= Beginning of Section =

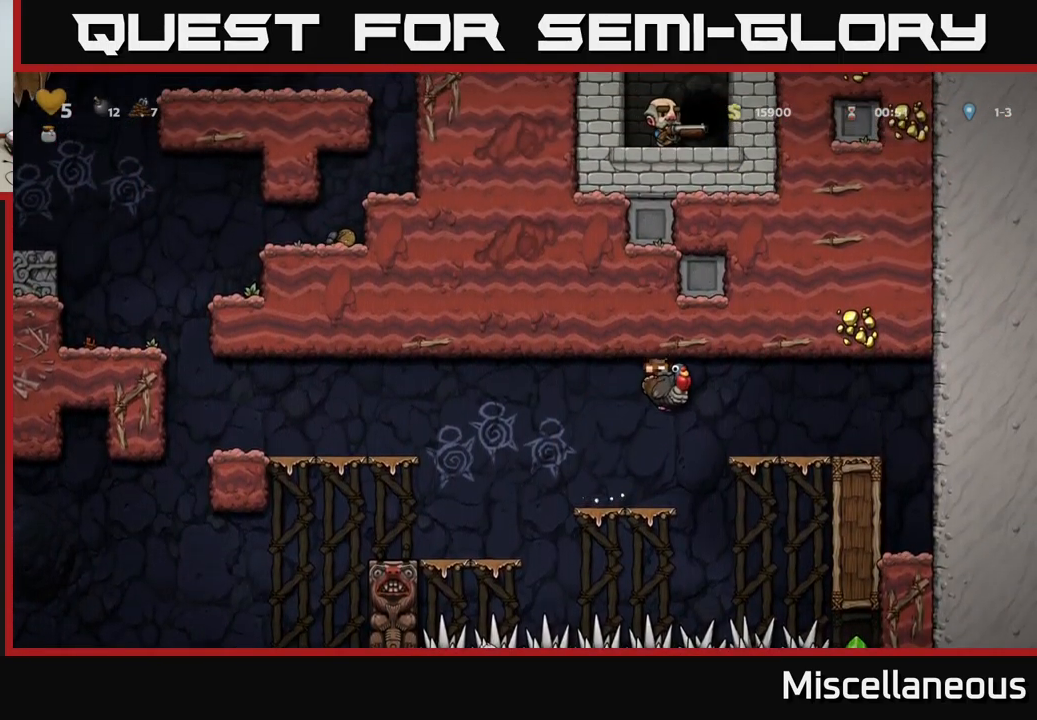
{"buttons": ["A"], "events": [[350, "DPAD_RIGHT", "down"], [383, "DPAD_RIGHT", "up"]]}
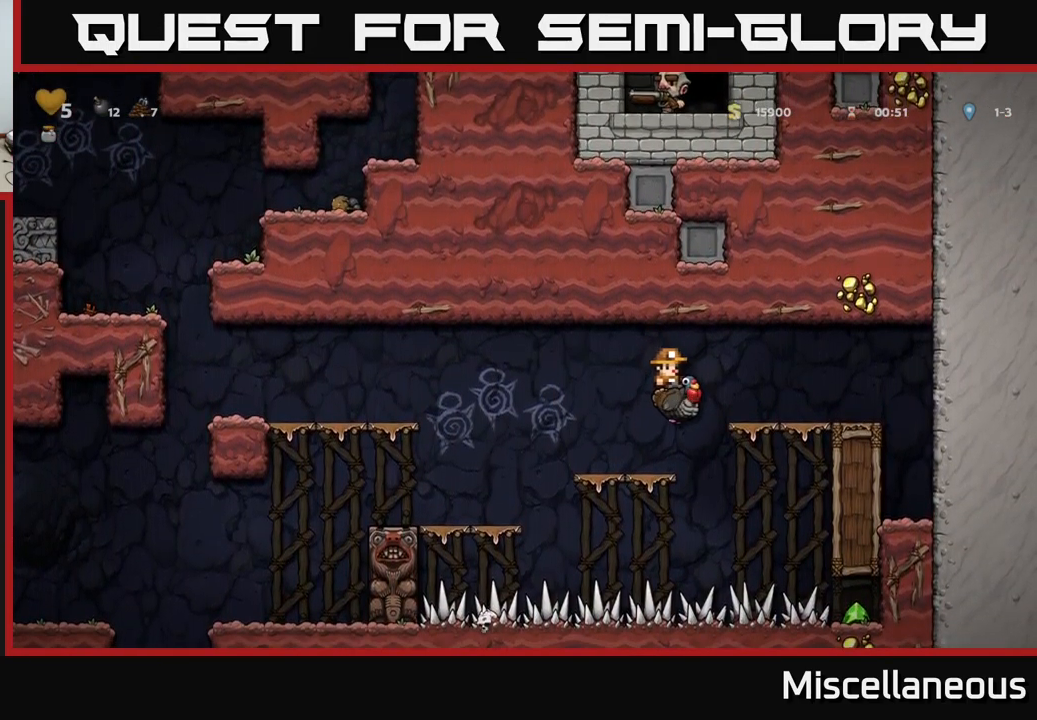
{"buttons": ["A"], "events": [[267, "DPAD_RIGHT", "down"], [350, "DPAD_RIGHT", "up"]]}
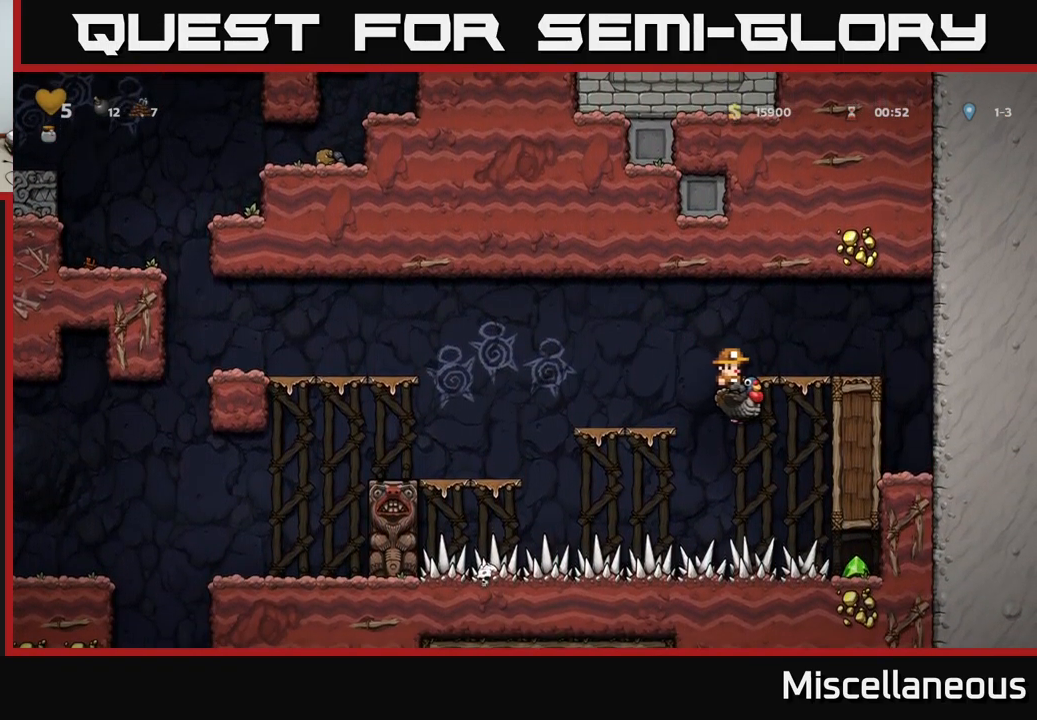
{"buttons": ["A", "DPAD_RIGHT"], "events": [[300, "DPAD_RIGHT", "down"]]}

= End of Section =

YOUR ASSIGNMENT:
Send back every line above exactly, skipping all pictures.

ANSWER SPACE:
{"buttons": ["A"], "events": [[350, "DPAD_RIGHT", "down"], [383, "DPAD_RIGHT", "up"]]}
{"buttons": ["A"], "events": [[267, "DPAD_RIGHT", "down"], [350, "DPAD_RIGHT", "up"]]}
{"buttons": ["A", "DPAD_RIGHT"], "events": [[300, "DPAD_RIGHT", "down"]]}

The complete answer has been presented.